Description of problem: localhost:~> date ; pmcollectl -f ./foo -c 3 -i 5s ; date ; Thu Oct 8 16:40:11 EEST 2015 Thu Oct 8 16:40:26 EEST 2015 localhost:~> pmval kernel.all.nprocs -U $(awk '/^Archive:/ {print $3}' foo) metric: kernel.all.nprocs archive: 6NxYlW.localhost.localdomain host: localhost.localdomain start: Thu Oct 8 16:40:11 2015 end: Thu Oct 8 16:40:21 2015 semantics: instantaneous value units: none samples: all 16:40:16.776 538 16:40:21.772 536 pmval: pmFetchArchive: End of PCP archive log zsh: exit 1 pmval kernel.all.nprocs -U $(awk '/^Archive:/ {print $3}' foo) localhost:~> This might be more of an issue when starting recording with e.g. 5m or 10m interval when an issue is ongoing. Seen with both pmcollectl and pmrep.
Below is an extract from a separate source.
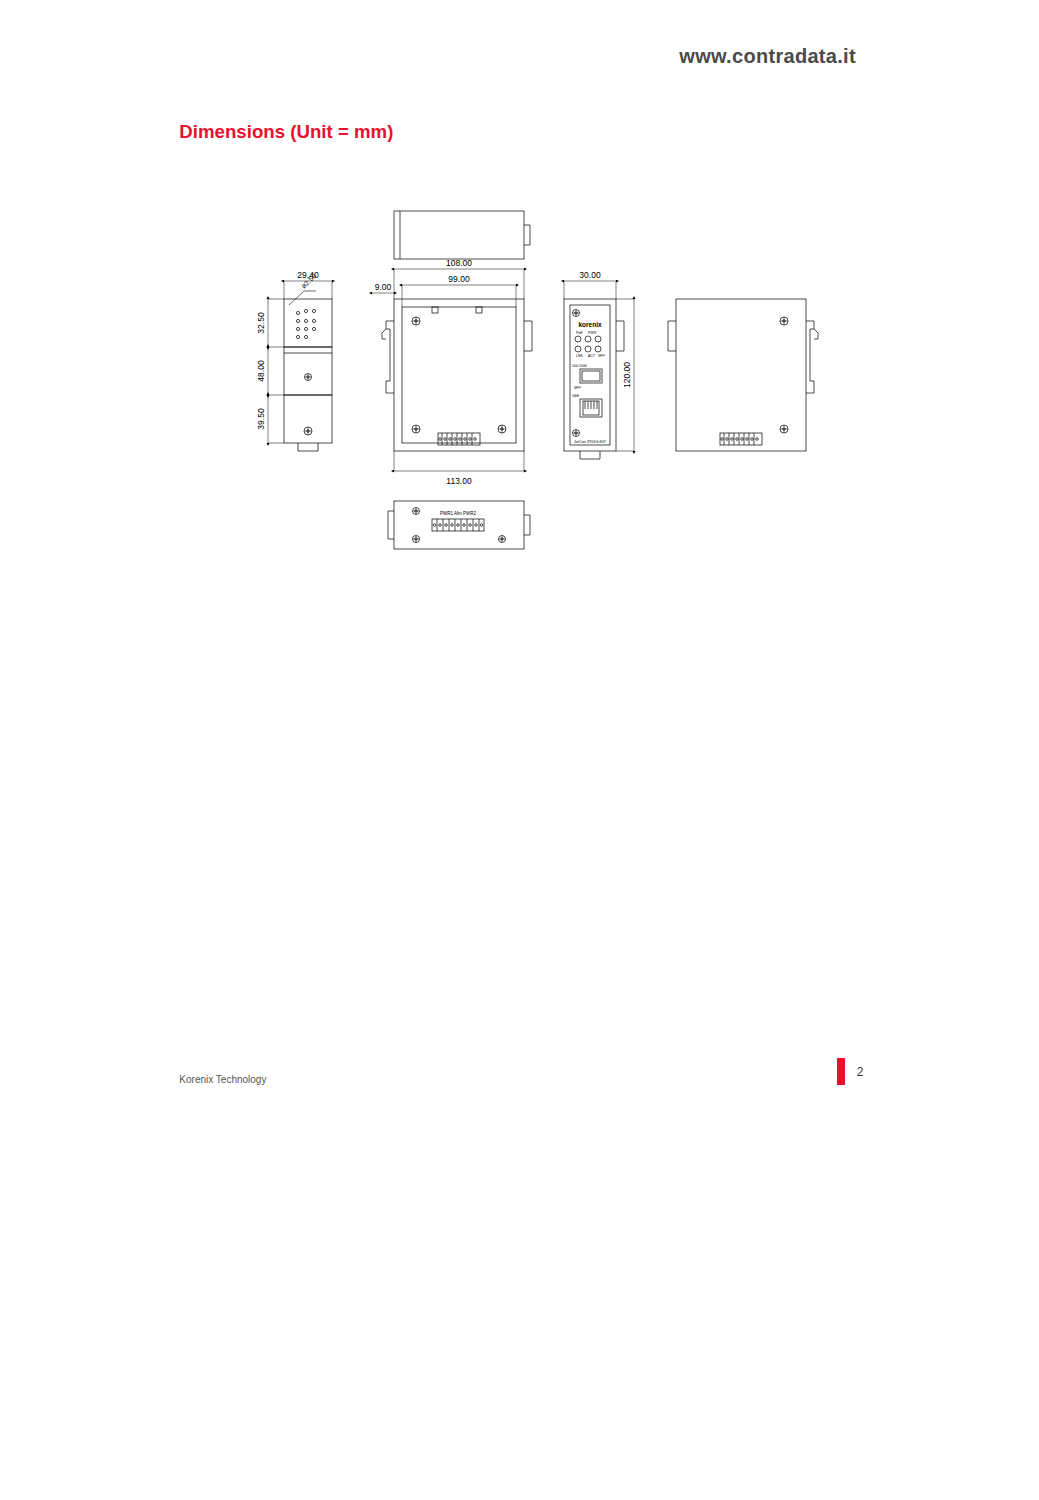www.contradata.it
Dimensions (Unit = mm)
29.40 108.00 99.00 9.00 113.00 30.00 32.50 48.00 39.50 120.00 ø2.50 korenix PoE PWR LNK ACT SFP 100-1000 SFP GbE JetCon 3701G-60T PWR1 Alm PWR2
Korenix Technology
2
I wonder if this is a product of how pmsubsys.py handles get_stats() and getting the difference between metric fetches for rate interpolation (which aiui, requires two sets of metrics with different, non-zero timestamps). It could be that pmcollectl is collecting three samples, however due to pmsubsys.py, (which requires rate calculation/conversion), only outputs/returns two values (skipping the first). While required for pmcollectl to properly format complete output in live situations, I can see how it would be advantageous to report all the values for metrics of 'instantaneous value' types in archives. If this is indeed the case, I'm not entirely sure if/how to change pmcollectl (or perhaps pmsubsys.py) to fix this.
Hmm, this is an interesting one. Lukas is on the right path, except the "problem" is actually in pmlogger! Turns out (news to me) that pmlogger interprets the 'log every N interval' to be starting at the time the first interval elapsed, and not starting at the time pmlogger starts. IOW, pmlogger (which is doing the recording here, below the pmRecordControl API) does not issue a fetch until the first interval passes, except for the pmcd.pmlogger.* control metrics which it always fetches & logs immediately. So, if we look at the timestamps associated with the archives being recorded here ("pmdumplog -a" is the best tool for this, it doesn't interpolate or rate convert or anything like that, which the other tools usually will), we see no "kernel.all.nprocs" value until the first interval passes, then two, with the last being right at the pmlogger termination time. It may be this is by-design from pmloggers POV (so that we do not issue a potentially large number of fetches all at once, for every fetch group - not sure) - Ken? We can work around this though if that's the case - from some experimentation, if pmcollectl creates a log-once fetch group in addition to the 'log every N seconds' group for pmlogger, that gives the anticipated behaviour. OTOH, maybe pmlogger behaviour is not as desired - will wait to hear from Ken.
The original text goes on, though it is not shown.